I’m also particularly pleased that we’ve been asked by NHS England to lead on a data-driven approach to health inequality. This is an approach we’ve been taking for a couple of years, so it’s a great opportunity to build on that and work with other partners.
So we’ll be working with Unity Insights and the integrated datasets across Kent, Surrey and Sussex. There’s no doubt in my mind that the levelling-up agenda will be delivered by clinicians and clinical leaders, empowered by data. I think we can help support them to transform the care that they would like to see, and transform the outcomes that care delivers.
What are your ambitions for your work over the next two to five years?

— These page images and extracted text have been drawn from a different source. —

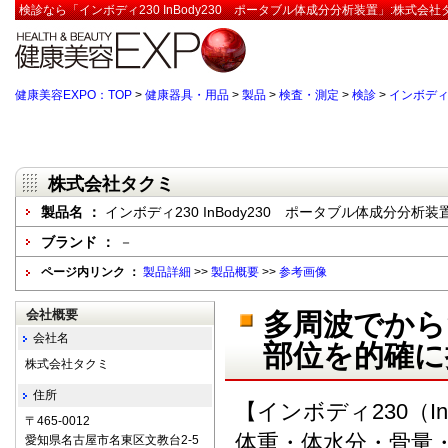
検診なら「インボディ230 InBody230 ポータブル体成分分析装置」:株式会
健康美容EXPO：TOP
>
健康器具・用品
>
製品
>
検査・測定
>
検診
>
インボディ2
株式会社タクミ
製品名 ：
インボディ230 InBody230 ポータブル体成分分析装
ブランド ：
－
ページ内リンク ：
製品詳細
>>
製品概要
>>
参考画像
会社概要
多周波でから
会社名
部位を的確に
株式会社タクミ
住所
【インボディ230（In
〒465-0012
体重・体水分・骨量
愛知県名古屋市名東区文教台2-5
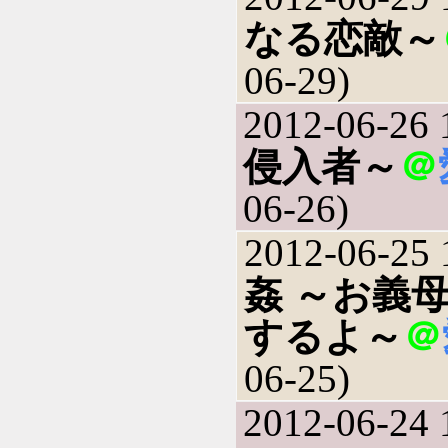
なる恋敵～
06-29)
2012-06-26 
侵入者～
＠
06-26)
2012-06-25 
姦 ～お義
するよ～
＠
06-25)
2012-06-24 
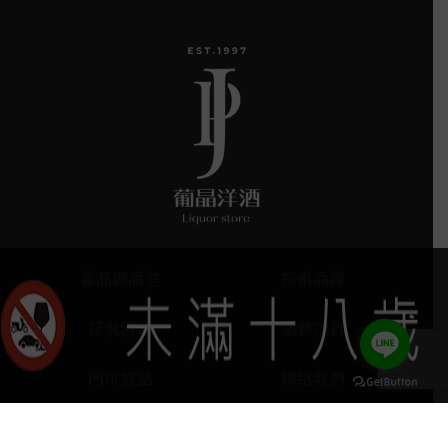
葡晶調酒室
探索品牌
探索酒款
服務項目
門市據點
聯絡我們
keyboard_arrow_up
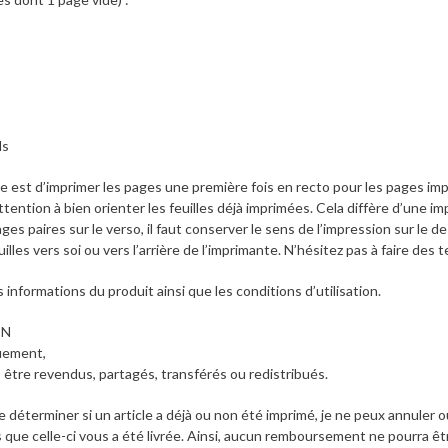
ls
ple est d’imprimer les pages une première fois en recto pour les pages im
tention à bien orienter les feuilles déjà imprimées. Cela diffère d’une im
ges paires sur le verso, il faut conserver le sens de l’impression sur le de
illes vers soi ou vers l’arrière de l’imprimante. N’hésitez pas à faire des t
 informations du produit ainsi que les conditions d’utilisation.
ON
uement,
 être revendus, partagés, transférés ou redistribués.
e déterminer si un article a déjà ou non été imprimé, je ne peux annuler
ue celle-ci vous a été livrée. Ainsi, aucun remboursement ne pourra êt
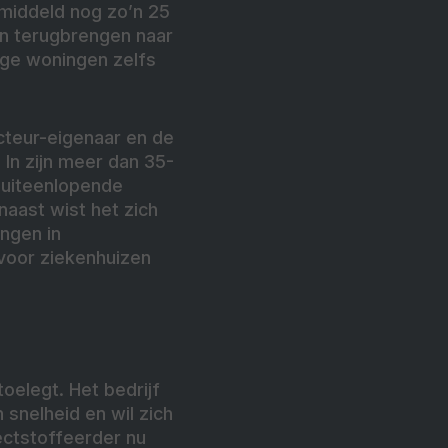
emiddeld nog zo’n 25
en terugbrengen naar
ge woningen zelfs
cteur-eigenaar en de
In zijn meer dan 35-
n uiteenlopende
rnaast wist het zich
ingen in
voor ziekenhuizen
oelegt. Het bedrijf
 snelheid en wil zich
ectstoffeerder nu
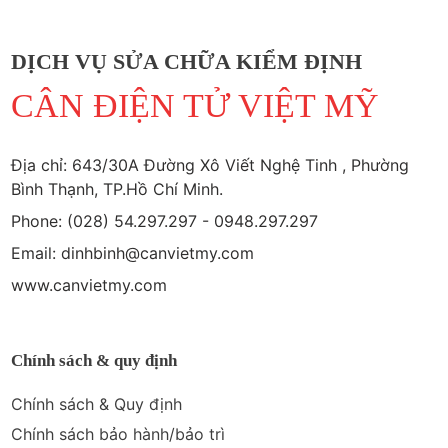
DỊCH VỤ SỬA CHỮA KIỂM ĐỊNH
CÂN ĐIỆN TỬ VIỆT MỸ
Địa chỉ: 643/30A Đường Xô Viết Nghệ Tinh , Phường
Bình Thạnh, TP.Hồ Chí Minh.
Phone: (028) 54.297.297 - 0948.297.297
Email: dinhbinh@canvietmy.com
www.canvietmy.com
Chính sách & quy định
Chính sách & Quy định
Chính sách bảo hành/bảo trì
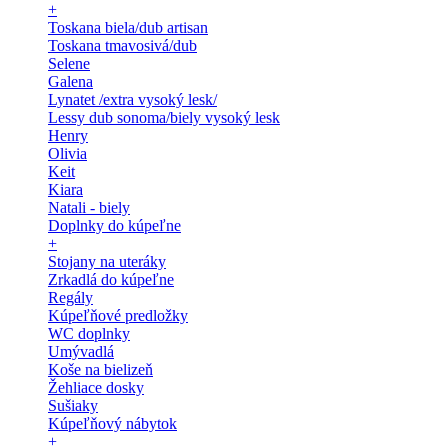
+
Toskana biela/dub artisan
Toskana tmavosivá/dub
Selene
Galena
Lynatet /extra vysoký lesk/
Lessy dub sonoma/biely vysoký lesk
Henry
Olivia
Keit
Kiara
Natali - biely
Doplnky do kúpeľne
+
Stojany na uteráky
Zrkadlá do kúpeľne
Regály
Kúpeľňové predložky
WC doplnky
Umývadlá
Koše na bielizeň
Žehliace dosky
Sušiaky
Kúpeľňový nábytok
+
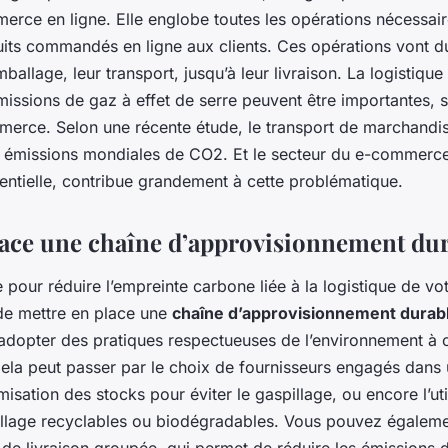
erce en ligne. Elle englobe toutes les opérations nécessair
uits commandés en ligne aux clients. Ces opérations vont 
mballage, leur transport, jusqu’à leur livraison. La logistiqu
issions de gaz à effet de serre peuvent être importantes, s
erce. Selon une récente étude, le transport de marchandis
s émissions mondiales de CO2. Et le secteur du e-commerc
ntielle, contribue grandement à cette problématique.
lace une chaîne d’approvisionnement du
 pour réduire l’empreinte carbone liée à la logistique de vo
e mettre en place une
chaîne d’approvisionnement durab
 d’adopter des pratiques respectueuses de l’environnement à
Cela peut passer par le choix de fournisseurs engagés dan
misation des stocks pour éviter le gaspillage, ou encore l’uti
llage recyclables ou biodégradables. Vous pouvez égaleme
de livraison groupée, qui permet de réduire les émissions 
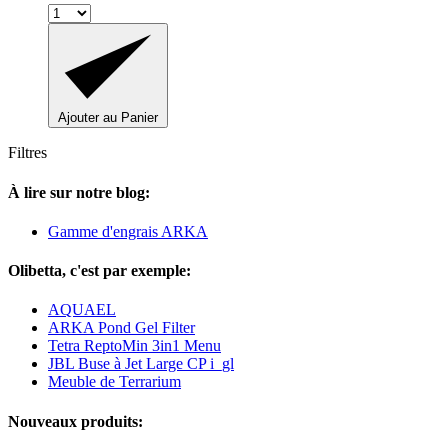
Ajouter au Panier
Filtres
À lire sur notre blog:
Gamme d'engrais ARKA
Olibetta, c'est par exemple:
AQUAEL
ARKA Pond Gel Filter
Tetra ReptoMin 3in1 Menu
JBL Buse à Jet Large CP i_gl
Meuble de Terrarium
Nouveaux produits:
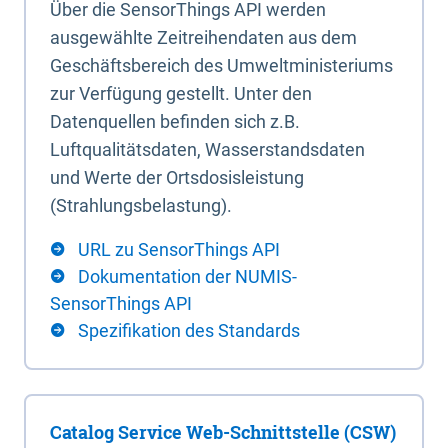
Über die SensorThings API werden
ausgewählte Zeitreihendaten aus dem
Geschäftsbereich des Umweltministeriums
zur Verfügung gestellt. Unter den
Datenquellen befinden sich z.B.
Luftqualitätsdaten, Wasserstandsdaten
und Werte der Ortsdosisleistung
(Strahlungsbelastung).
URL zu SensorThings API
Dokumentation der NUMIS-
SensorThings API
Spezifikation des Standards
Catalog Service Web-Schnittstelle (CSW)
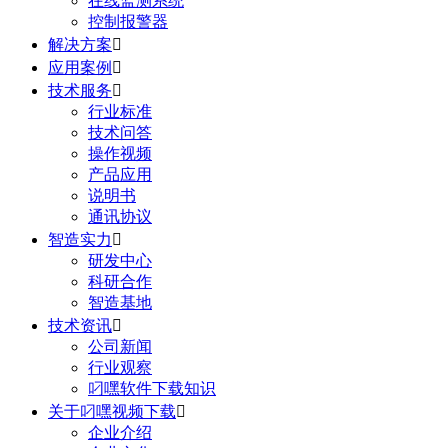
在线监测系统
控制报警器
解决方案

应用案例

技术服务

行业标准
技术问答
操作视频
产品应用
说明书
通讯协议
智造实力

研发中心
科研合作
智造基地
技术资讯

公司新闻
行业观察
叼嘿软件下载知识
关于叼嘿视频下载

企业介绍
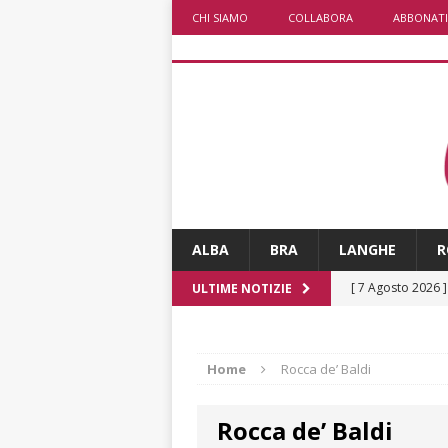
CHI SIAMO
COLLABORA
ABBONATI
ALBA
BRA
LANGHE
R
[ 7 Agosto 2026 
ULTIME NOTIZIE
CULTURA
[ 7 Agosto 2026 
Home
Rocca de’ Baldi
[ 7 Agosto 2026 
Rocca de’ Baldi
vitello
PRIMO 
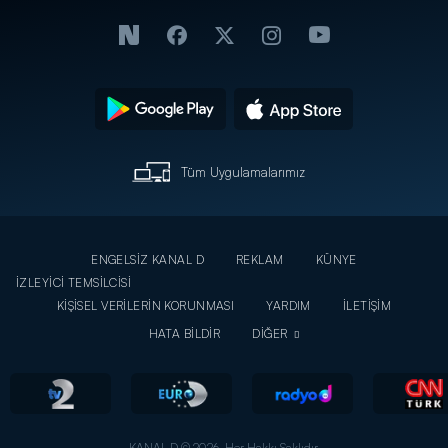
Tüm Uygulamalarımız
ENGELSİZ KANAL D
REKLAM
KÜNYE
İZLEYİCİ TEMSİLCİSİ
KİŞİSEL VERİLERİN KORUNMASI
YARDIM
İLETİŞİM
HATA BİLDİR
DİĞER
KANAL D © 2026. Her Hakkı Saklıdır.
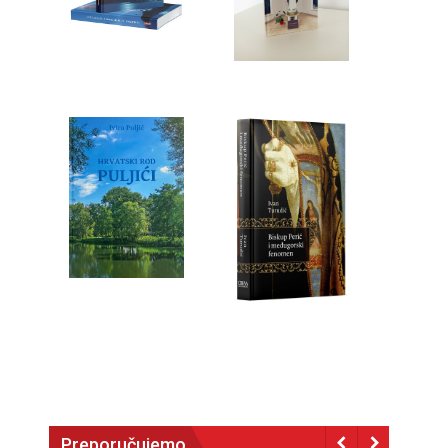
Preporučujemo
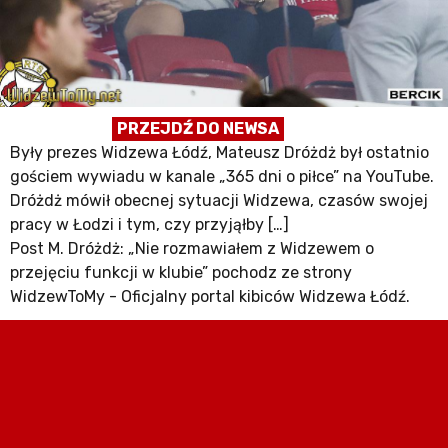
PRZEJDŹ DO NEWSA
Były prezes Widzewa Łódź, Mateusz Dróżdż był ostatnio
gościem wywiadu w kanale „365 dni o piłce” na YouTube.
Dróżdż mówił obecnej sytuacji Widzewa, czasów swojej
pracy w Łodzi i tym, czy przyjąłby […]
Post M. Dróżdż: „Nie rozmawiałem z Widzewem o
przejęciu funkcji w klubie” pochodz ze strony
WidzewToMy - Oficjalny portal kibiców Widzewa Łódź.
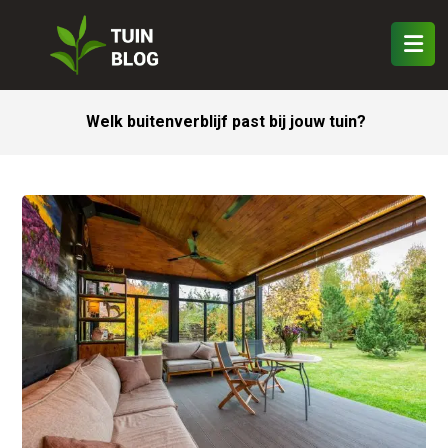
Welk buitenverblijf past bij jouw tuin?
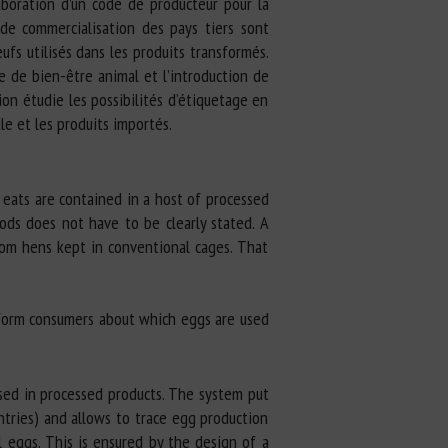
aboration d’un code de producteur pour la
s de commercialisation des pays tiers sont
fs utilisés dans les produits transformés.
e de bien-être animal et l’introduction de
ion étudie les possibilités d’étiquetage en
le et les produits importés.
 eats are contained in a host of processed
ds does not have to be clearly stated. A
rom hens kept in conventional cages. That
inform consumers about which eggs are used
sed in processed products. The system put
ntries) and allows to trace egg production
 eggs. This is ensured by the design of a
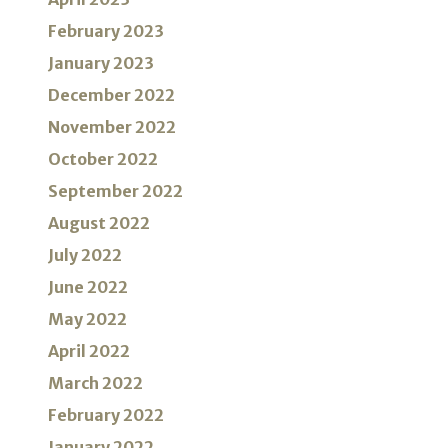
February 2023
January 2023
December 2022
November 2022
October 2022
September 2022
August 2022
July 2022
June 2022
May 2022
April 2022
March 2022
February 2022
January 2022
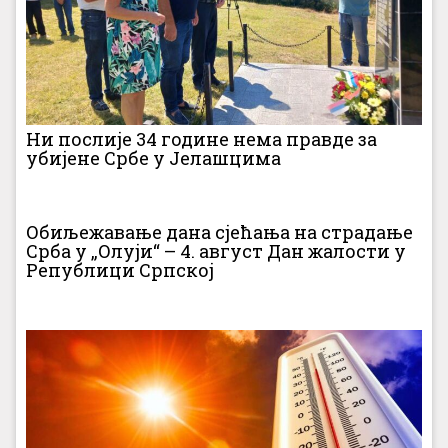
Ни послије 34 године нема правде за
убијене Србе у Јелашцима
Обиљежавање дана сјећања на страдање
Срба у „Олуји“ – 4. август Дан жалости у
Републици Српској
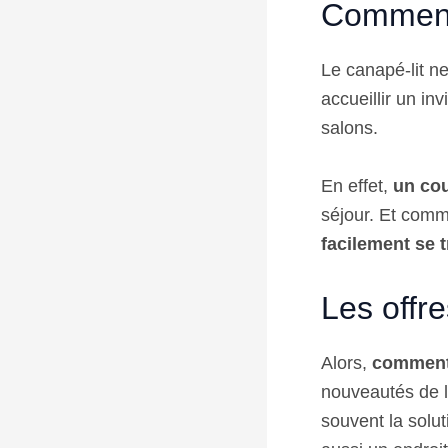
Comment 
Le canapé-lit n
accueillir un in
salons.
En effet,
un cou
séjour. Et comm
facilement se t
Les offre
Alors,
comment 
nouveautés de 
souvent la solut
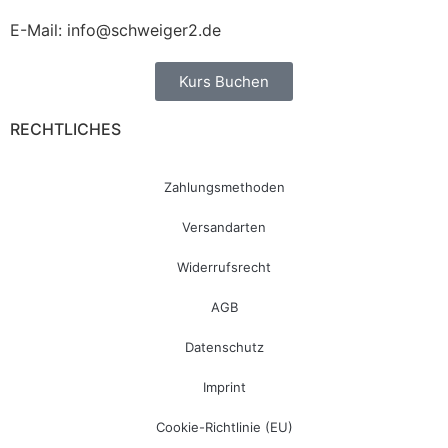
E-Mail: info@schweiger2.de
Kurs Buchen
RECHTLICHES
Zahlungsmethoden
Versandarten
Widerrufsrecht
AGB
Datenschutz
Imprint
Cookie-Richtlinie (EU)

I don’t know that five years is enough! My big thought is that partners will work together and bring their individual expertise to the table in improving the lot of citizens.
I’m a big fan of ICSs and of bringing the local authority, third sector, voluntary sector together, drawing on the combined expertise and budget to enable care to change.
In that context, I think we’ve got a lot to offer in terms of supporting innovators and the system to innovate. The national innovation pipeline allows us to bring the best of what’s available in other regions to the problems that the South East faces. Our key role in supporting the implementation of ARC KSS research findings, and our partnership with the NIHR Clinical Research Network and Research Design Service should help make research capacity available to ICSs who want specific questions answering – an important ingredient for the transformation agenda.
When I look at Core20PLUS5, the most interesting part may be the PLUS. We have a large coastline, and there’s a lot of appreciation that coastal communities are disadvantaged. So we will be able to work with partners, ARC KSS, higher education institutes and industry, to try and explore something bespoke that addresses the problems of coastal communities.
In five years I’d like to be able to look back and say we had a plan, we knew the partners that we needed, and we were able to excite them. We got the permissions from the ICS is to work with them, and partners, to make a difference in key areas.
Our access to and use of data let us follow process and outcome metrics, and enabled us to describe impact. It was successful, and we were asked to do more and more driven by data and driven by impact co-designed with the public. Those are the ingredients that will form our work over the next five years.